#Hi Yann8373 we have an interesting
1 messages · Page 1 of 1 (latest)
Yes, looked like the exact same issue as another user, Prometheus is crashing
anything in dmesg ? Like Kernel OOM ?
oh wait, you are the user in question 😄
Yes looks like a memory issue
[86684.876436] oom-kill:constraint=CONSTRAINT_NONE,nodemask=(null),cpuset=/,mems_allowed=0,global_oom,task_memcg=/docker/c51f43fe444eb668ce6d695a1895bd3b8ddfe80a4735398049d75858fefa3c12,task=prometheus,pid=24274,uid=65534
[86684.876476] Out of memory: Killed process 24274 (prometheus) total-vm:104350756kB, anon-rss:14121444kB, file-rss:0kB, shmem-rss:0kB, UID:65534 pgtables:33068kB oom_score_adj:0
interesting is that after reboot the systems screen is still empty
I'm now going from 16GB RAM to 24GB
done but still looks like that
How is prom doing now, does it start correctly ?
yes now prom is back online and working well
here you see the memory usage from the last 30 days. I think when the 16G was full used the container crashed
here is a screen what currently is configured if you are interested 🙂
Damn... How many controllers is that ?
So you're saying it's all good now or NAbox home screen is still empty ?
If you are interested I can give you some more insides
Yes it is all good now, but I will have a look on the memory consumption from time to time
It seems Prometheus might become a problem for big installations honestly. Especially with 2y retention
Lets look how prom will do with 24gb ram 🙂 and I will give you the numbers of nodes which are collected
Hi Yann currently we are collecting 48 nodes of 19 clusters
Hi Yann, unfortunately Prometheus runned again out of memory 🙁 when you look on the vCenter the memory consumption increased extrem quick in a short time
I will now increase the memory to 32GG
Wow, that's getting out of control...
Can you check https://nabox/prometheus/tsdb-status ?
Interesting thoughts here : https://source.coveo.com/2021/03/03/prometheus-memory/ I'd be curious about cardinality. If we're lucky, maybe some labels can be dropped ?

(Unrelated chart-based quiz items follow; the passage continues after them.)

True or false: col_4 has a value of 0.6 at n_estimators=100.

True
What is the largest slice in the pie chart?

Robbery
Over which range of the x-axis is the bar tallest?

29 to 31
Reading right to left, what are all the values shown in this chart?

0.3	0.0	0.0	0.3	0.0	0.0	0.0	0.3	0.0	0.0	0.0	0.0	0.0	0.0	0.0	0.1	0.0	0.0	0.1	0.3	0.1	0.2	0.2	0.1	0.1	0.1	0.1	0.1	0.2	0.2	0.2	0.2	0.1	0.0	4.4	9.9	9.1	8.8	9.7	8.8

@quick robin do we actually use user/user_id in dashboards ? Could that be optional ? I'm not sure that's the issue here but...

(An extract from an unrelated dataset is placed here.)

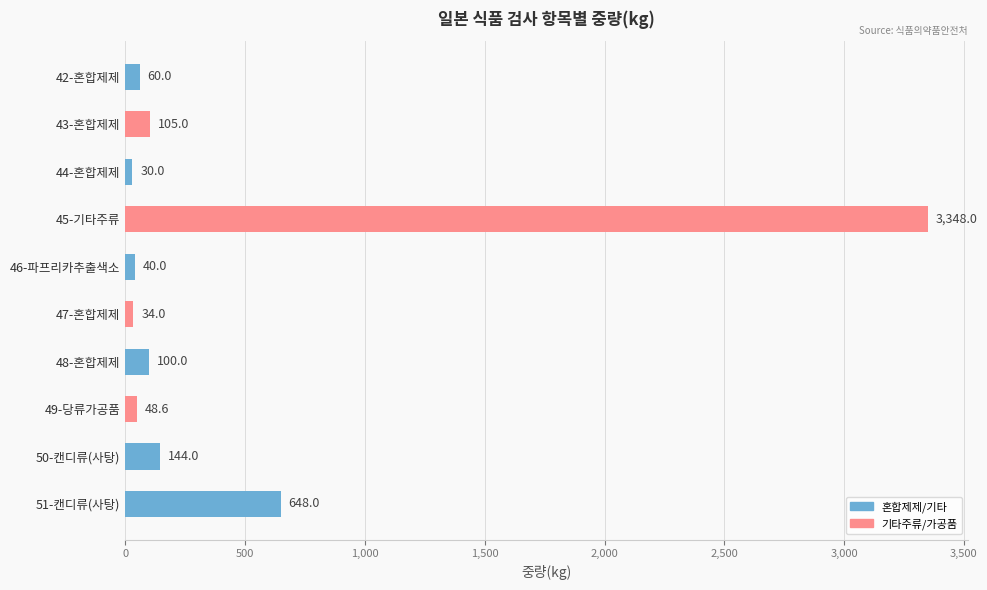

Are the bars grouped side by side (vs. stacked)?

No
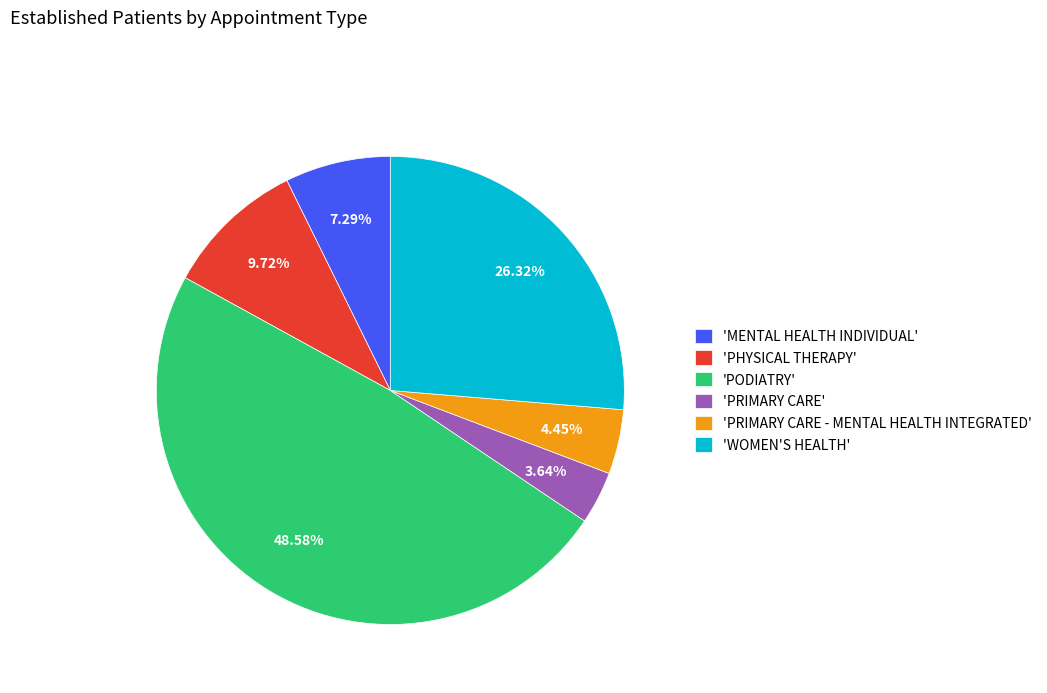

Does any single category account for the majority?

No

Those memory footprints look ridiculous but maybe that's not the actual memory used
user and user_id are related with quota dashboard. We only user user in dashboard and can disable user_id from export to reduce memory load. @white flare How many quota do you have across clusters?

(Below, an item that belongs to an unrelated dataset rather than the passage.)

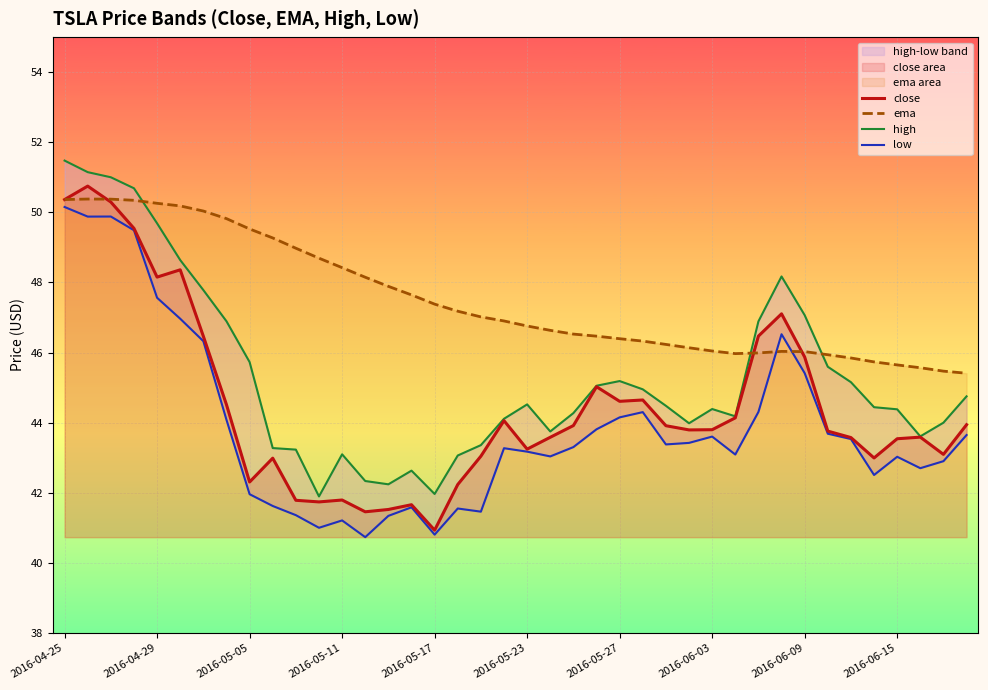

Is it true that ema equals 61.7 at 18?

False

@quick robin currently over the whole farm we have 65790 quotas
What also is interesting that the line was pretty flat, then a huge consumption was until the process got killed and since I've extended the RAM to 32GB the line is flat again
I got another user whose Prometheus is stopping unexpectedly, might be related
hey @upper coral know what version of Harvest they're using and how many quotas they have? If it's the same issue and they are on 22.08, you can suggest they disable user and group collection by commenting those out in qtree.yaml per https://github.com/NetApp/harvest/pull/1271/files
@rose breach @upper coral We were running 21.11 but upgraded to 22.02 to see if it would fix the Prometheus issue but nothing so far.
Ok so that should be a different issue then.
Hi @rose breach we are curretly using the nightly build with the qutoa fix where we had the duplicated entry issue
@upper coral what do you, would be possible to create like a opt in/out page in the admin menu, to select what will be collected?
that's great @white flare, hopefully the cmds I shared about collecting a poller trace worked for you
I'm probably getting old but which cmds?😅
@rose breach you're refering to the email chain ?